**INSTRUCTIONS FOR THE TASK:** Please reproduce every line of the material below word for word, in the same order.

(Saved entries)
□ □ □ □ □
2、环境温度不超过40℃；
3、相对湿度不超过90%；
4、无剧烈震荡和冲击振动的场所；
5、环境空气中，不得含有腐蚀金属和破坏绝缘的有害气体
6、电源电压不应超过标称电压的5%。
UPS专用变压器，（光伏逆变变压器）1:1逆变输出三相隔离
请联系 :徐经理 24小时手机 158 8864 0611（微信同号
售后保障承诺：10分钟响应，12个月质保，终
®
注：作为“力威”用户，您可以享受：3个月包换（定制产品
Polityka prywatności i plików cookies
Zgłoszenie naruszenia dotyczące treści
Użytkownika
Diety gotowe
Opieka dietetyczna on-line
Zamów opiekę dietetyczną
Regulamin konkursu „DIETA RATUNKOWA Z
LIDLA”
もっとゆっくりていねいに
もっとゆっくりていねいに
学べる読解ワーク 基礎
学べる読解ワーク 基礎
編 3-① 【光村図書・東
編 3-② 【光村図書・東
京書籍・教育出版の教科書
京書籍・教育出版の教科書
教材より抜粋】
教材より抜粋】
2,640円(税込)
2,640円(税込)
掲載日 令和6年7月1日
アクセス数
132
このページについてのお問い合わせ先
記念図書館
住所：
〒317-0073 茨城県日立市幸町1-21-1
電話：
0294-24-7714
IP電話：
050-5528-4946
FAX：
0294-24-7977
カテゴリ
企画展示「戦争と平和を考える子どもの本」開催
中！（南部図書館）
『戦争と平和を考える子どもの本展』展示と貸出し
□ □ □ □ □
**WRITTEN SOLUTION:**
2、环境温度不超过40℃；
3、相对湿度不超过90%；
4、无剧烈震荡和冲击振动的场所；
5、环境空气中，不得含有腐蚀金属和破坏绝缘的有害气体
6、电源电压不应超过标称电压的5%。
UPS专用变压器，（光伏逆变变压器）1:1逆变输出三相隔离
请联系 :徐经理 24小时手机 158 8864 0611（微信同号
售后保障承诺：10分钟响应，12个月质保，终
®
注：作为“力威”用户，您可以享受：3个月包换（定制产品
Polityka prywatności i plików cookies
Zgłoszenie naruszenia dotyczące treści
Użytkownika
Diety gotowe
Opieka dietetyczna on-line
Zamów opiekę dietetyczną
Regulamin konkursu „DIETA RATUNKOWA Z
LIDLA”
もっとゆっくりていねいに
もっとゆっくりていねいに
学べる読解ワーク 基礎
学べる読解ワーク 基礎
編 3-① 【光村図書・東
編 3-② 【光村図書・東
京書籍・教育出版の教科書
京書籍・教育出版の教科書
教材より抜粋】
教材より抜粋】
2,640円(税込)
2,640円(税込)
掲載日 令和6年7月1日
アクセス数
132
このページについてのお問い合わせ先
記念図書館
住所：
〒317-0073 茨城県日立市幸町1-21-1
電話：
0294-24-7714
IP電話：
050-5528-4946
FAX：
0294-24-7977
カテゴリ
企画展示「戦争と平和を考える子どもの本」開催
中！（南部図書館）
『戦争と平和を考える子どもの本展』展示と貸出し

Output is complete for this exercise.